The Romantic Catholic revival that swept France in the early nineteenth century gave rise to the Ultramontane movement which eventually papalized the church. Enthusiastic ultramontane converts like Henri-Dominique Lacordaire and Louis Veuillot brought new energy and vision to the church, but they clashed with descendants of older Catholics who had survived the Revolution and hoped to preserve something of the church’s historic connection to France. At Vatican I, the French minority bishops shared those hopes. Pius IX denounced them for looking back to a gone forever French past.
In these two examples, embodied and deeply held ways of being Catholic faced off. Questions flew from both sides about who were the real Catholics.In the long view, neither of these polarized pairs produced a clear “winner.” In historical change’s hybridizing manner, new and unexpected results came about in both cases. Though they serve us as cautionary tales, neither historical example shows us a way forward to a post-Westphalian church.
That’s where you come in.
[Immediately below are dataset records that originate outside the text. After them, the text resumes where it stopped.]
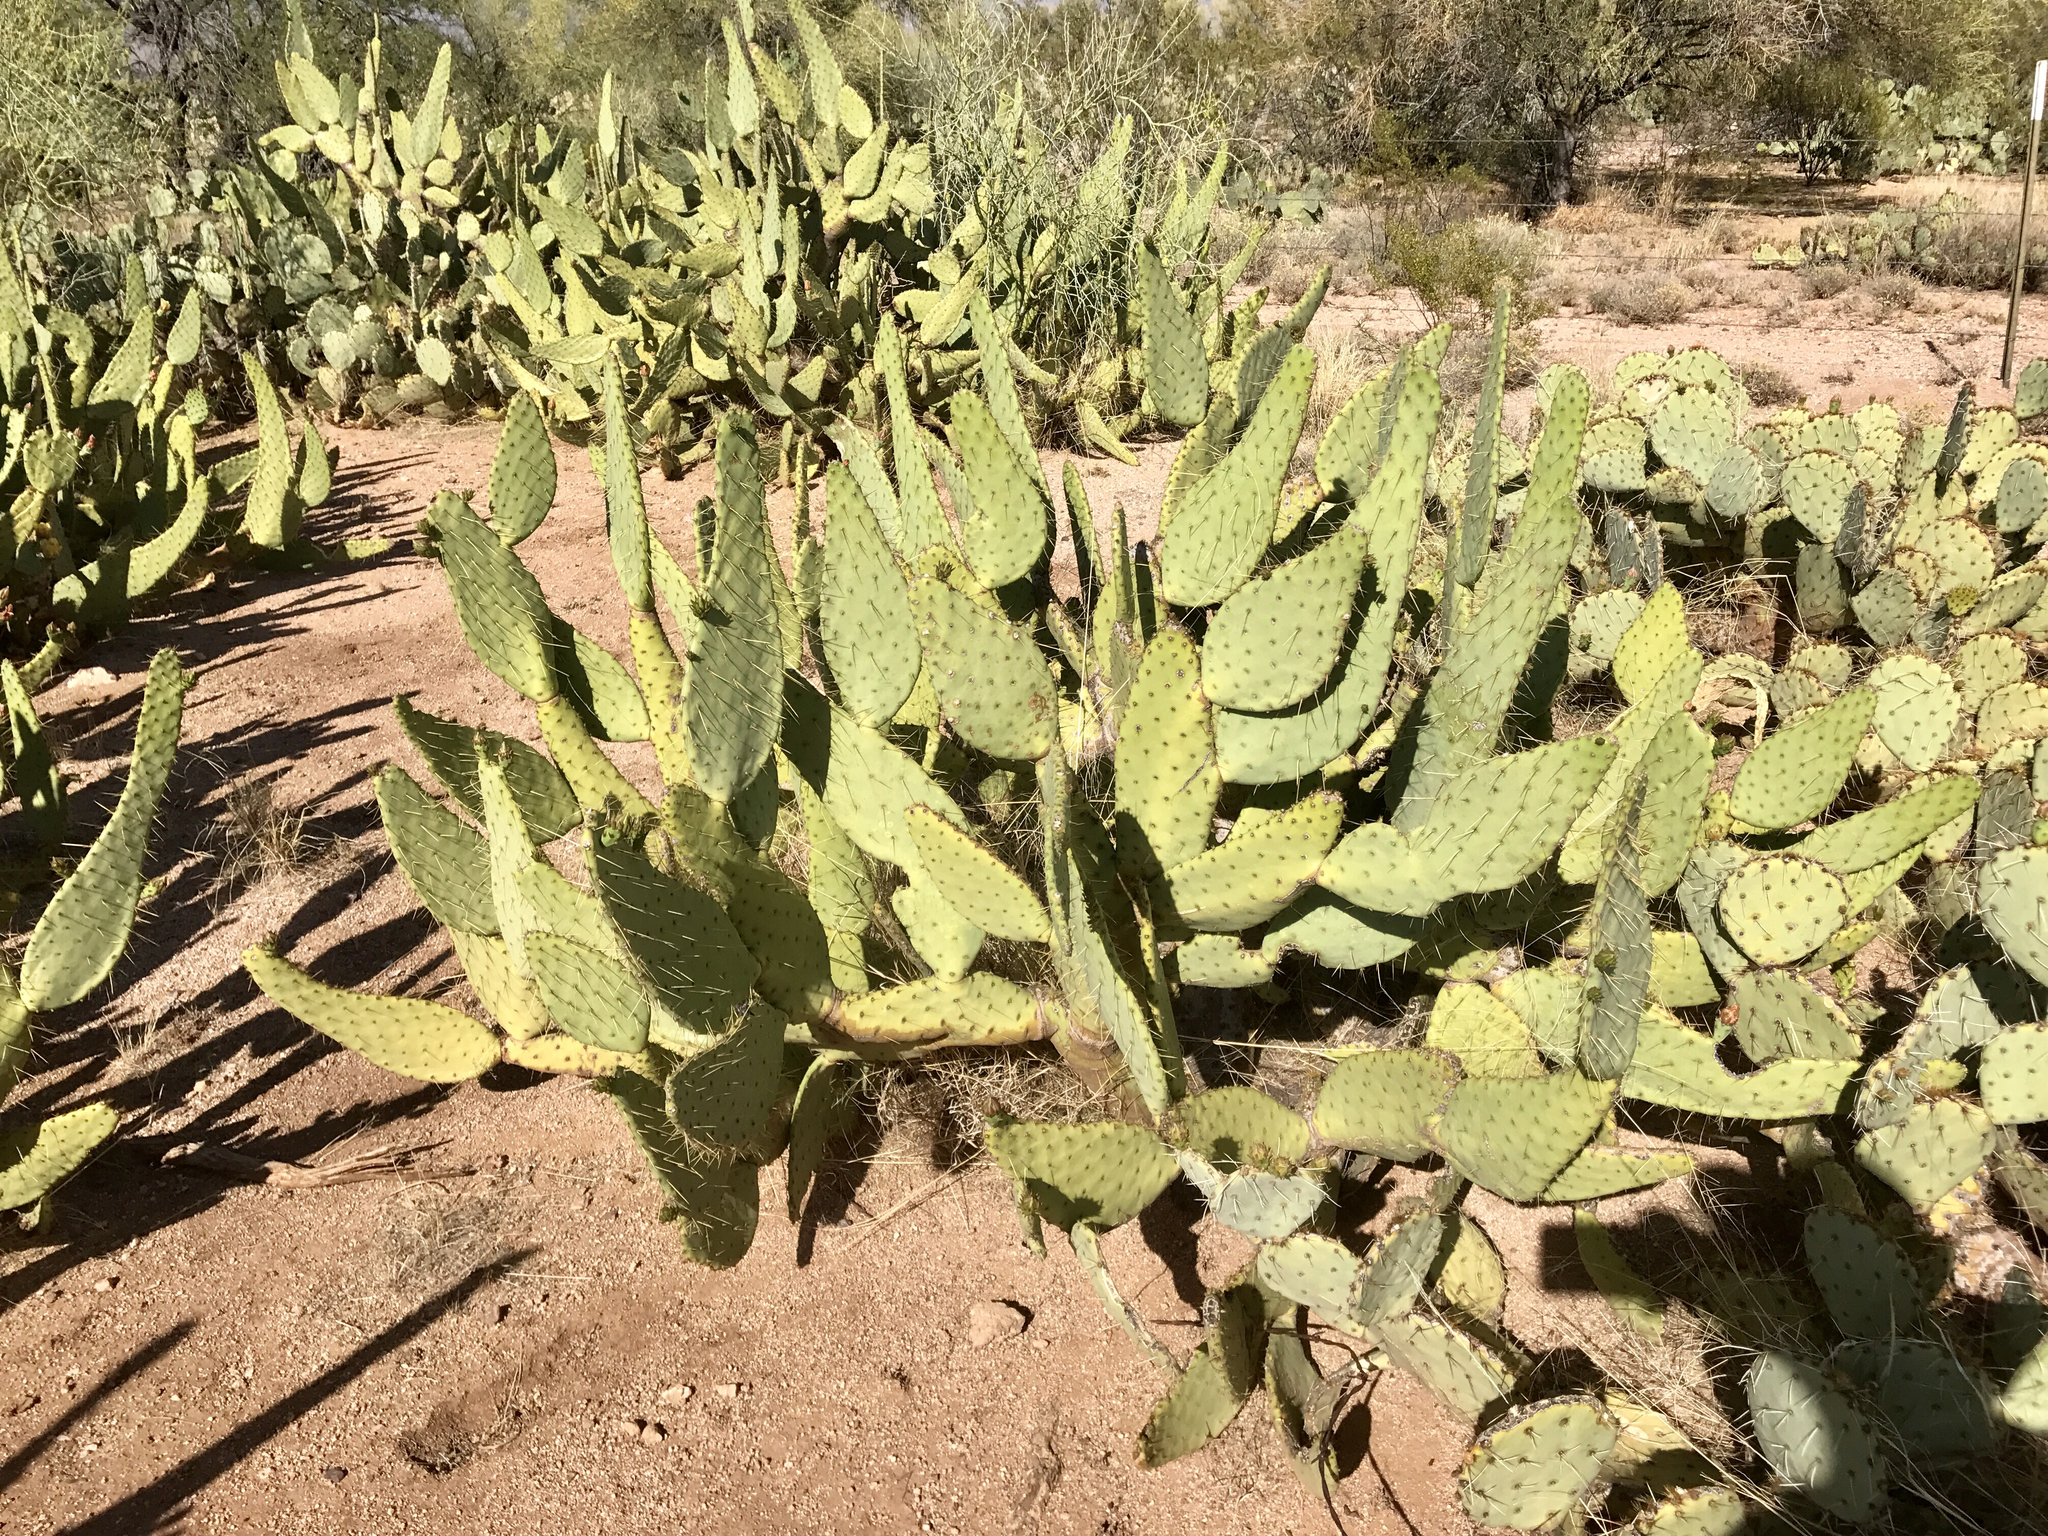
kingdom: Plantae
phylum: Tracheophyta
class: Magnoliopsida
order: Caryophyllales
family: Cactaceae
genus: Opuntia
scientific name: Opuntia engelmannii
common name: Cactus-apple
I can look in my rear view mirror and see my church and my world receding in the distance. But I also see you. One of my greatest joys has been following each of you from application to graduation to your work in church and world. The immensity of the challenges we face reminds me of another period of tremendous religious and social energy and creativity, the 1930s. Along with rampant capitalists, staggering economic depression, and distorted nationalisms around the world, it also gave us Dorothy Day and many other heroic figures.
From climate and migration, extreme economic disparity, and the neo-liberals who profit from them, to sexual abuse in the church with no seeming end, our challenges can appear paralyzing. But they are giving rise to new movements that will need organic intellectuals. UD’s new Ferree Chair captures our moment in a recent talk called “Blessed Beginnings.” Kelly Johnson has just the words post-Westphalian theologians need to hear:
So I’m here to tell myself and to tell you: this is a good time to be alive. This is a good time for us to be right here, to be together, to be uncertain, to be fragile, not to be in control of our world, and to act boldly in love anyway. We are in trouble, and loving God will get us into more trouble. That’s what it is to be a human creature in this broken world that is so loved by God. That’s a good gift.